Pydantic model from JSON
When you parse JSON from an API, an LLM’s structured output, or a config file,
a Pydantic model gives you validation, type hints, and editor autocompletion for
free. Writing those models by hand for nested data is tedious. This tool takes a
JSON sample and generates a complete set of Pydantic v2 BaseModel classes —
one for the root and one for each nested object — with correct types and
Optional annotations.
How it works
The generator walks your parsed JSON and maps each value to a Python type:
strings to str, integers to int, floats to float, booleans to bool,
nulls to Optional[...] = None, and arrays to list[...] based on the first
element.
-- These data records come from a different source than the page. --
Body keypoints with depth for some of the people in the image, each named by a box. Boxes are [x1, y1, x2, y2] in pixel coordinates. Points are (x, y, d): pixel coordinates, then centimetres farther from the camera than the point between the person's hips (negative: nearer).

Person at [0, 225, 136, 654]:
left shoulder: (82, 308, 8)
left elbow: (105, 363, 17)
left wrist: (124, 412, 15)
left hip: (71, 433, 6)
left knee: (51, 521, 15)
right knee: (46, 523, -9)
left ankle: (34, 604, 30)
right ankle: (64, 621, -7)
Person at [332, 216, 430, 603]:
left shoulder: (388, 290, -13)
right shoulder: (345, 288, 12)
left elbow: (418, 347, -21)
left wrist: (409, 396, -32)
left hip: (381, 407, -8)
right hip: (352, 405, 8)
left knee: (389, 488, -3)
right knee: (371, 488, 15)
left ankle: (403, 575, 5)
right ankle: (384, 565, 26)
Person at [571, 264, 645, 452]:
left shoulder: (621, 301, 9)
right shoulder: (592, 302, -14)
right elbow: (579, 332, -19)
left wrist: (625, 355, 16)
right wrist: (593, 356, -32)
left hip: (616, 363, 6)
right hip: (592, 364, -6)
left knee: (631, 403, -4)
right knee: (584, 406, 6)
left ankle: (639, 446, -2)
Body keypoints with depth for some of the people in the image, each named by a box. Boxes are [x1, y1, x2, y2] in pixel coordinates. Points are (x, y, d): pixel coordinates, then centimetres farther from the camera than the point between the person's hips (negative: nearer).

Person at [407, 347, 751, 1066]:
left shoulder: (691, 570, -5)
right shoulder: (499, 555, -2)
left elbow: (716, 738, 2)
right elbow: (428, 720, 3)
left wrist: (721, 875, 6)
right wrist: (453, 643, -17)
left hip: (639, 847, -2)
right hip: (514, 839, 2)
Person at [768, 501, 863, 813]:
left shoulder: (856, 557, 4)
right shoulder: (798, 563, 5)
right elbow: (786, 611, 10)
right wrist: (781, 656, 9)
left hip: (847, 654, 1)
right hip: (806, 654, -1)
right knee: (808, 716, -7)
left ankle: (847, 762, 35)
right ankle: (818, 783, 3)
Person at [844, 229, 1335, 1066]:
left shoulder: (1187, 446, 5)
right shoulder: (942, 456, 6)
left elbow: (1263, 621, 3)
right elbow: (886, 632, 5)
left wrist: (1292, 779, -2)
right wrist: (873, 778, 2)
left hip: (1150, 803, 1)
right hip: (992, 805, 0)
Whenever it encounters a nested object, it creates a new BaseModel
class named after the field and references it by name. Classes are emitted in
dependency order — innermost models first — so the resulting file is valid
Python you can run as-is. Arrays of objects merge their keys so fields absent
from some items are correctly marked optional.
Tips and notes
- Complete samples infer better. Optionality and types come from the values present, so a fully populated example produces the most accurate model.
- Arrays of objects help. Passing several objects lets the tool detect which fields are sometimes missing or null.
- Add validators after. The output is the structural skeleton — layer on field validators, constraints, and aliases once the shape is right.
- Local only. Your JSON never leaves the browser.